Par ailleurs, notons que le nec plus ultra des coloris estivaux est le blanc, plutôt le blanc cassé, complété par de nombreuses variantes allant du crème au caramel. En trois pièces, cela peut-être exquis. Les anglais, avec ces couleurs, ne jouent jamais le total ‘look’, ne s’habillent pas de la tête aux pieds en blanc, préférant les dépareillés. De la bouche d’un anglais, ce ‘style’ est italien!

Enfin et surtout, la matière. D’abord, je vais détruire beaucoup d’idéaux largement répandus dans l’opinion: non au coton et au lin. Oui à la laine. Et oui, techniquement, rien n’est plus fin que la laine, rien n’est plus léger (en dehors des polyester et de la soie). Le coton a un défaut (à part le tissage seersucker): il est tissé serré et n’est donc pas aéré, très peu utile pour les jours de chaleur. Le lin quant à lui, froisse, vous le savez bien. Et par ailleurs, ce qui est peu connu, le lin se gorge d’eau en milieu humide (je pense aux régions de bords de mers) et dès lors ne respire plus. Par ailleurs, les cotons et les lins sont lourds (300gr bien souvent). Aussi, un tailleur refuse de travailler ces tissus, qui sont terribles sous l’aiguille et et le fer.

Il ne reste que la laine, dont les fibres peuvent allier deux qualités: finesse et légèreté. En dehors des laines vierges et des tissages légers, il existe deux catégories de laines spécifiques pour l’été: les laines fresco et les mohair.
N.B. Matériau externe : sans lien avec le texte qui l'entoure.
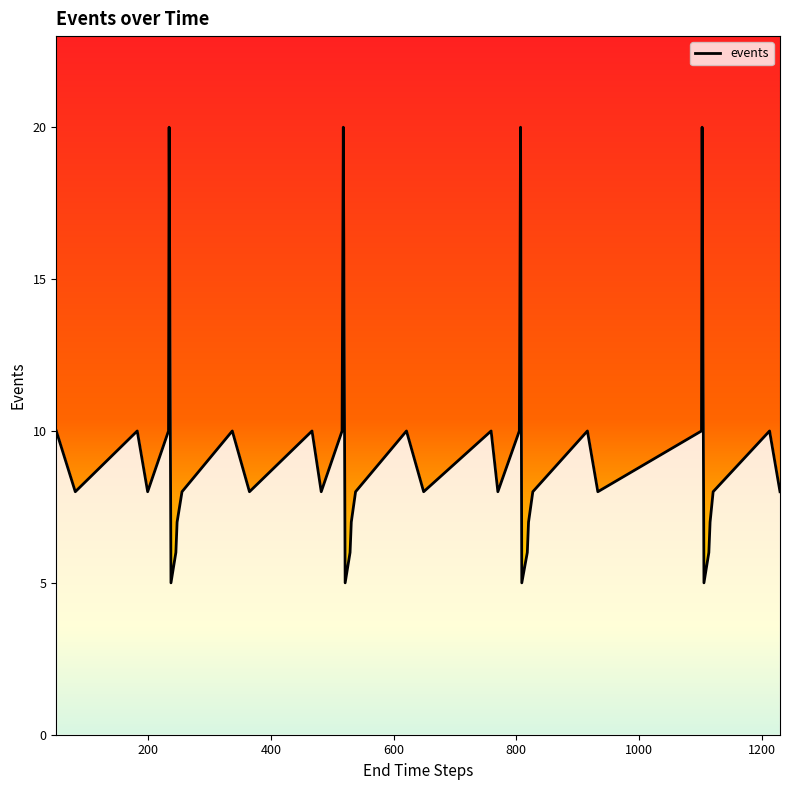

What is the difference between the maximum and minimum values?

15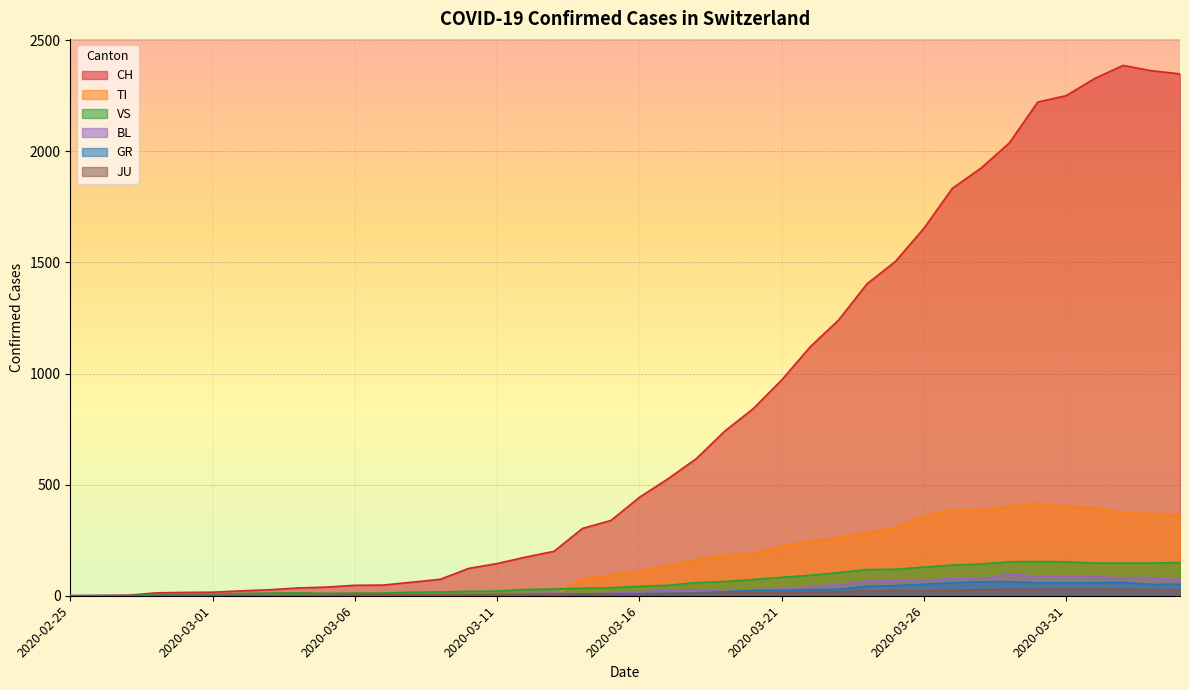

How many values in the CH series exceed 443?

19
Les fresco d’abord désignent une catégorie de tissages techniques. Les fils de laine, avant leur tissage ensemble, sont sur-tordus, sont enroulés sur eux-même. Une fois tissé, le plus souvent sur une armure toile (très aérée), le drap a un comportement étonnant, avec beaucoup de nervosité. On dit que ses fibres frisent, ce qui est une image pour signifier la réaction du fil retors.

Ensuite les mohairs sont des laines de chèvres. De ce point de vue et comme beaucoup d’amis, vous devez trouver cela bizarre. Mais le poil de chèvre a un avantage de plus par rapport au lainage de mouton: il a du ressort et est très rigide. Le tissage en toile de kid mohair est d’une grande légereté (220gr) et est trés aéré. C’est une merveille, que je recommande véritablement, même si elle est un peu chère! Si il est possible de trouver des costumes en fresco dans le commerce (notamment chez Arthur et Fox à Paris), ceux en mohair sont plus difficile à dénicher. Mais allez-y les yeux fermés, en plus, ça ne froisse quasiment pas!

Julien Scavini

Nouer son papillon, en vidéo

4 juillet 2010


Petite vidéo bien réalisée sur la manière de nouer un papillon, en provenance de Youtube.